Sursum corda

Por Daniel Vicente Carrillo



Todo animal cumple instintivamente con el deber de preservar su vida y su descendencia. El bruto sabe que su acto es bueno por derecho natural, pero no está en disposición de abstenerse de realizarlo en base a un juicio ético. No se obligó a ese acto mediante juicios ni, por tanto, queda facultado para emanciparse de él racionalmente.
El hombre, a diferencia de la bestia, adopta una posición intermedia: no alcanza a desear el bien gracias a un juicio, no obstante pueda apartarse de él juzgando. Juzgar no es aquí sinónimo de comprender. Se elige en base al discernimiento de las alternativas, mas se obra movido por la ignorancia. El juicio ético por el que el hombre se aparta del bien y lo rechaza es incapaz de hacerle reflexionar sobre el bien mismo, conllevando su olvido voluntario.
Se sigue que no puede hacerse el bien sin desearse el bien; que es imposible desearlo sin conocerlo; y que no es posible conocerlo sin amarlo, ya que quien lo odie evitará pensar en él y se hará del mismo una idea errónea. Por tanto, quien ama el bien desea el bien. Esto nos conduce a razonar en círculo, salvo que postulemos que ese amor es innato en el hombre. Ahora bien, si fuera innato, sería evidente y no precisaría de juicios para mantenerse, como en cambio es el caso. Luego precisa de la gracia para cobrar dicha evidencia.
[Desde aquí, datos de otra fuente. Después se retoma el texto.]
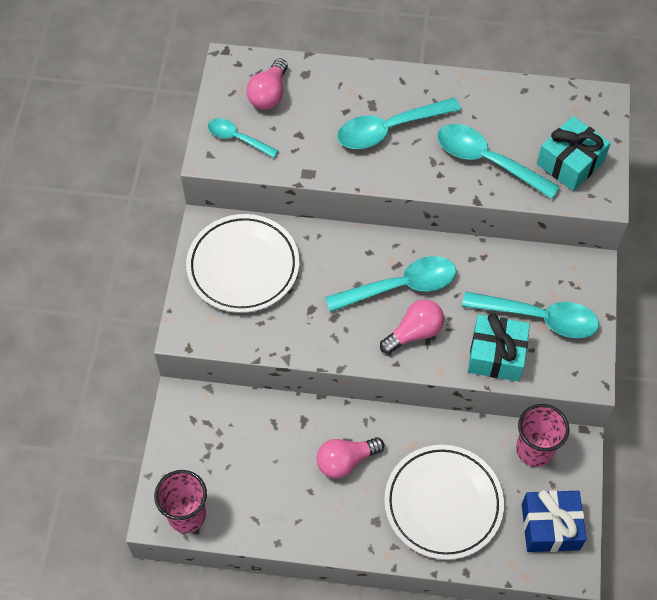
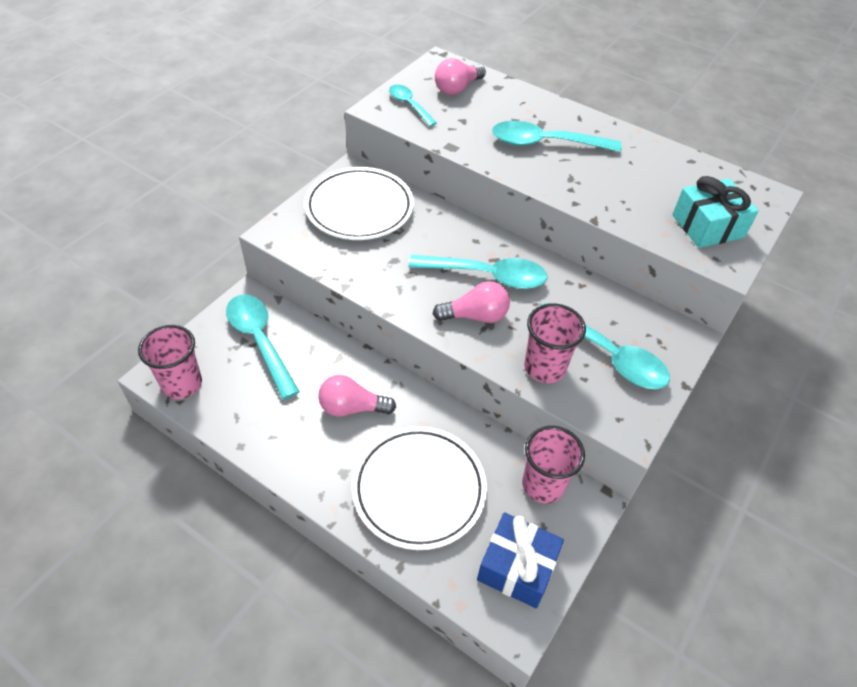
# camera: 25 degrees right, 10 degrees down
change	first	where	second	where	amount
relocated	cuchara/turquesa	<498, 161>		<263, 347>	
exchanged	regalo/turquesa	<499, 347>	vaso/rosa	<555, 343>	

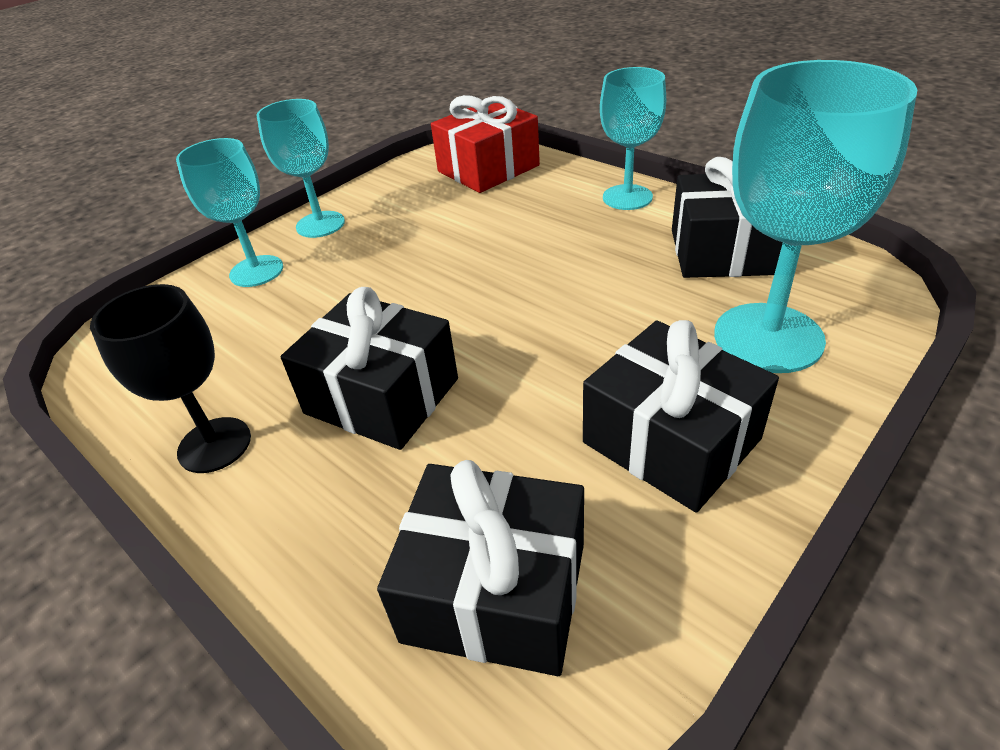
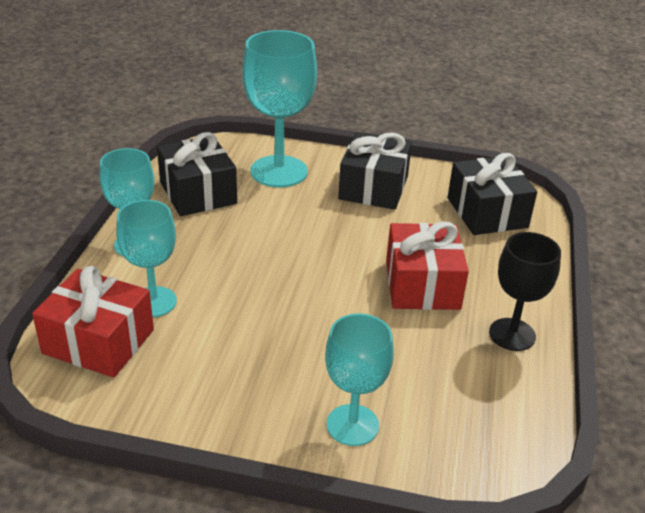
# camera: 125 degrees left, 5 degrees down
change	first	where	second	where	amount
relocated	copa/turquesa	<300, 168>		<146, 258>	
colour	regalo/negro	<369, 368>	regalo/rojo	<427, 266>	

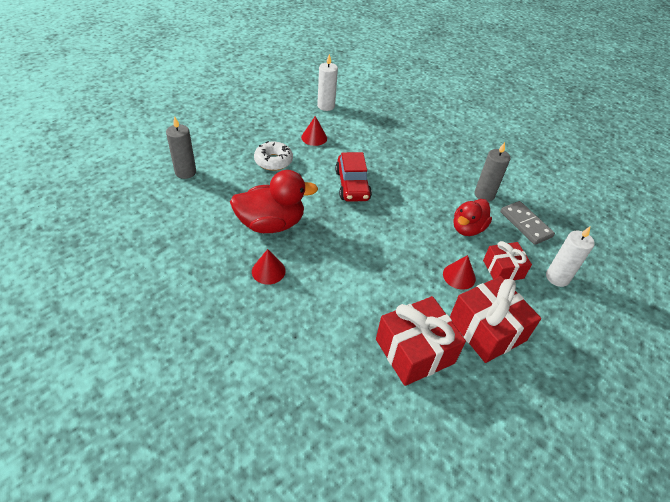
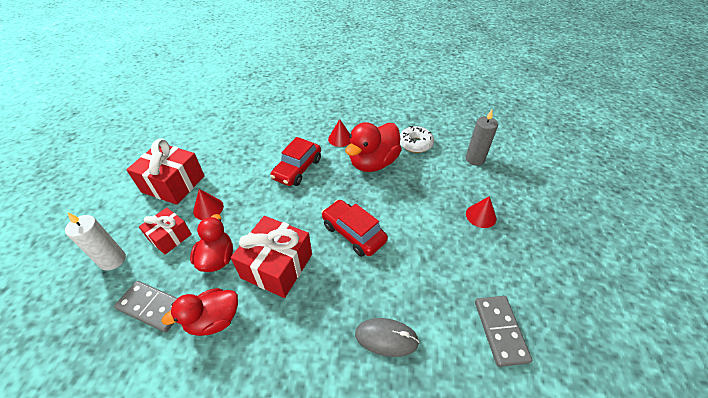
# camera: 145 degrees right, 0 degrees up
change	first	where	second	where	amount
appeared			coche/rojo	<295, 161>	
appeared			ratón/gris	<387, 337>	
relocated	rosquilla/blanco	<273, 156>		<417, 139>	
relocated	cono/rojo	<314, 131>		<481, 212>	
relocated	regalo/rojo	<421, 341>		<271, 257>	
exchanged	vela/blanco	<327, 82>	ficha de dominó/gris	<503, 331>	
exchanged	vela/gris	<492, 172>	pato/rojo	<199, 312>	

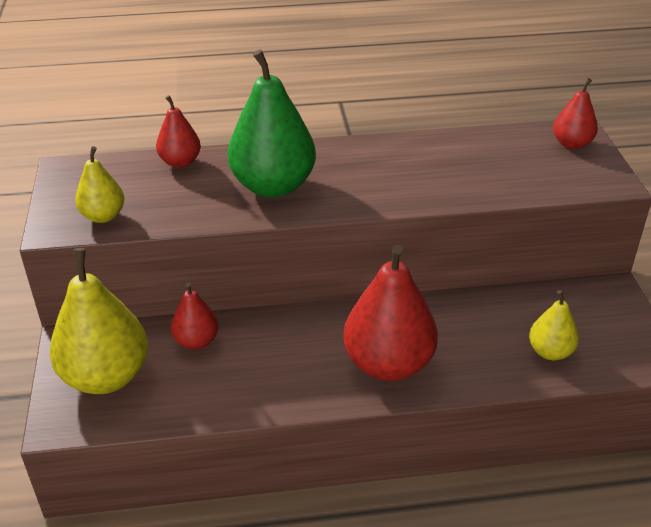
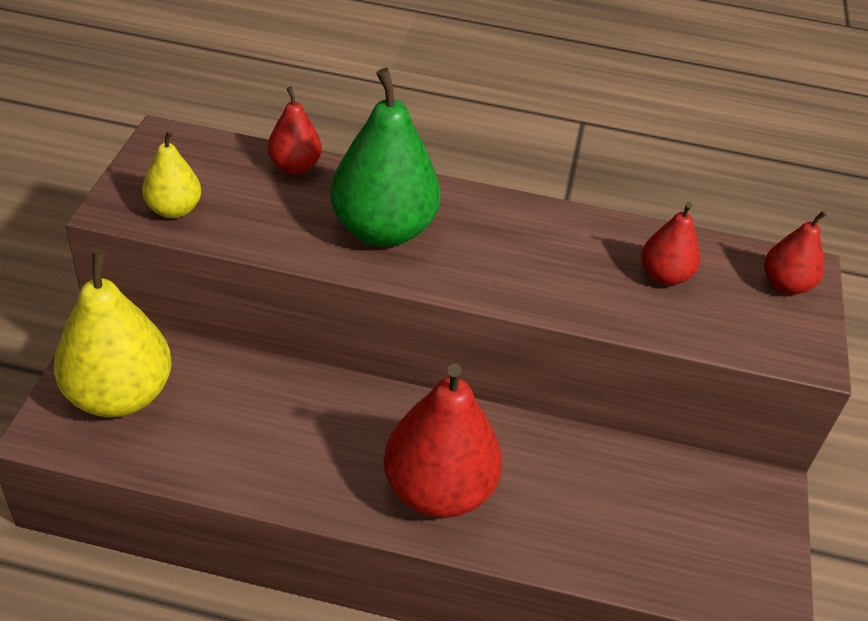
# camera: 15 degrees right, 5 degrees up
change	first	where	second	where	amount
missing	pera/amarillo	<554, 325>			
relocated	pera/rojo	<195, 316>		<670, 243>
No es, pues, por la voluntad que el hombre ama al bien, ni es por la reflexión que conoce, desea y tal vez hace lo bueno, sino según el amor que le ha sido infundido, y no por cierto de un modo natural, ya que para lograr distinción sobre este punto no puede fiarse de sus instintos contaminados por las pasiones. Otro tanto cabe decir de su razón, no menos corrupta; y, aun sana, limitada.
No se asciende a Dios por silogismos; tampoco al Bien supremo, que es el propio Dios. Si éste no desciende, el hombre queda a oscuras.